What is GDPR? Does it apply to me?
The General Data Protection Regulation (GDPR) is a regulation in EU law on data protection and privacy in the European Union (EU) and the European Economic Area (EEA).
According to the GDPR, unless a data subject has provided informed consent to data processing for one or more purposes, personal data may not be processed unless there is at least one legal basis to do so. The following is a list of lawful purposes outlined in Article 6:
- (a) If the data subject has given consent to the processing of his or her personal data;
- (b) To fulfill contractual obligations with a data subject, or for tasks at the request of a data subject who is in the process of entering into a contract;
- (c) To comply with a data controller’s legal obligations;
- (d) To protect the vital interests of a data subject or another individual;
- (e) To perform a task in the public interest or in official authority;
- (f) For the legitimate interests of a data controller or a third party, unless these interests are overridden by interests of the data subject or her or his rights according to the Charter of Fundamental Rights (especially in the case of children).
The church admin plugin and therefore your website holds personal data – names, addresses, emails, phone numbers, children’s data, and the ability people by email and SMS.
To comply with the GDPR:
- You will need to keep records as to how the permission was given.

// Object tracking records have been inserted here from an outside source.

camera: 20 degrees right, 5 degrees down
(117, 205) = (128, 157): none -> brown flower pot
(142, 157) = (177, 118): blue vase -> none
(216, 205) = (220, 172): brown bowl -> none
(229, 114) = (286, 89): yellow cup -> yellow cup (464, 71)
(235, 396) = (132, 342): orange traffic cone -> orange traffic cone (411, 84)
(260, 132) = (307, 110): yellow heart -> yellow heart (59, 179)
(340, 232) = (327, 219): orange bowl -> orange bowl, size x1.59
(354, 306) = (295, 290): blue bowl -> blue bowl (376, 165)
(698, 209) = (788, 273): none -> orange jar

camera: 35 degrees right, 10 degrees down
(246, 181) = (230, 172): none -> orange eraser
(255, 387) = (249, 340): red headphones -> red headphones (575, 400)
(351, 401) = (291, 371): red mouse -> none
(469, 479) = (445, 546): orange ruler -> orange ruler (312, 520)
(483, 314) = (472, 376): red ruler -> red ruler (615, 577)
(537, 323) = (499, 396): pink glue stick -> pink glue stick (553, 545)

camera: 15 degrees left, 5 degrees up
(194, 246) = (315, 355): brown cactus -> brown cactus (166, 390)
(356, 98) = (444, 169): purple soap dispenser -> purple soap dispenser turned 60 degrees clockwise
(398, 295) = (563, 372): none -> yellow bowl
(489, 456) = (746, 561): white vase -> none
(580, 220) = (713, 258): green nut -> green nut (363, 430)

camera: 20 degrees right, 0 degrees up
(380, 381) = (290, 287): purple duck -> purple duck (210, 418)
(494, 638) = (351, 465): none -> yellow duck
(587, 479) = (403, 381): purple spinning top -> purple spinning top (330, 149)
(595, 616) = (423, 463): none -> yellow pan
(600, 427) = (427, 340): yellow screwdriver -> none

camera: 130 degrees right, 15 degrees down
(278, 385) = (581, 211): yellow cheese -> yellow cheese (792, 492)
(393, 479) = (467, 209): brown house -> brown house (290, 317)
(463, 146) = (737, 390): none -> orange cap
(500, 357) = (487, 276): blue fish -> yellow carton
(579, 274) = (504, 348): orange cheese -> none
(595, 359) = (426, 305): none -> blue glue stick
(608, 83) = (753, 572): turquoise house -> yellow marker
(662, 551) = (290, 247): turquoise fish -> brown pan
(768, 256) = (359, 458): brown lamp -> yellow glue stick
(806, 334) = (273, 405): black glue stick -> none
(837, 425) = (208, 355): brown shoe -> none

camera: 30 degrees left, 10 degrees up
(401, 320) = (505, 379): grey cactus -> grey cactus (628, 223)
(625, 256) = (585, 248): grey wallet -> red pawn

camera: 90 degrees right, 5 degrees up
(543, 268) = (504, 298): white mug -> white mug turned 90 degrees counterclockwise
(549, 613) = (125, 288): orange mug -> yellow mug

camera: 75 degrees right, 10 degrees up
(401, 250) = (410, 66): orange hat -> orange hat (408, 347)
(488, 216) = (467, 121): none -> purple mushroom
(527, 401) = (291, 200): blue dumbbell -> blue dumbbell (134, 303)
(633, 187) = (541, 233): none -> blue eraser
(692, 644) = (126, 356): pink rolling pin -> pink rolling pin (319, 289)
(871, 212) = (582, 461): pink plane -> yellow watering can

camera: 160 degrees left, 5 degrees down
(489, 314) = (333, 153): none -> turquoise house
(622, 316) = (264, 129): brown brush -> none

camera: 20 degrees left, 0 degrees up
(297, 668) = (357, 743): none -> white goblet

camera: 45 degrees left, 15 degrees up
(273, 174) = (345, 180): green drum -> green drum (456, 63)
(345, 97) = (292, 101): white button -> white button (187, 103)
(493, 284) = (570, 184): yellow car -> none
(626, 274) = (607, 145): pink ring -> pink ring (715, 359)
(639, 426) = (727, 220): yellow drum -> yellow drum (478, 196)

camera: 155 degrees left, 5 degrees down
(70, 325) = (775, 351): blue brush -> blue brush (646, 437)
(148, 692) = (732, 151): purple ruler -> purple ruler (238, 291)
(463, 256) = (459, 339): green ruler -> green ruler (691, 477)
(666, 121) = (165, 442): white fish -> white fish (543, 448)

- You can only keep the information for as long as it is operationally needed.
- You’ll also need to think about what other personal data you keep on paper and online and make sure it is secure.
- Some big changes have been made to the plugin to make sure it is compliant.
Church Admin now has…
• A PDF to report what data is stored for a household (people can make a “Subject Access Request” for free from 25th May 2018)
• Communication preferences on the register screen (explicit permission for email, sms, phone and mail)
• Two way Mailchimp synchronization
• A printable PDF form for each household explaining what data is held, confirming permissions with space for signatures of all people over 16 years old in the household.
• All shortcodes/Gutenberg blocks require a login if they may display personal data. If you are not in the EU, you can add loggedin=FALSE if you want it open.
1) Make sure you have an SSL certificate on your site – example: https://your.website
2) Make sure all church admin shortcodes that reveal personal data (mainly the address list) are only viewable on logged in pages.
If you live outside of the EU and EEA, the General Data Protection Regulation does not apply to you. However, we do recommend that you consider adhering to it of your own volition.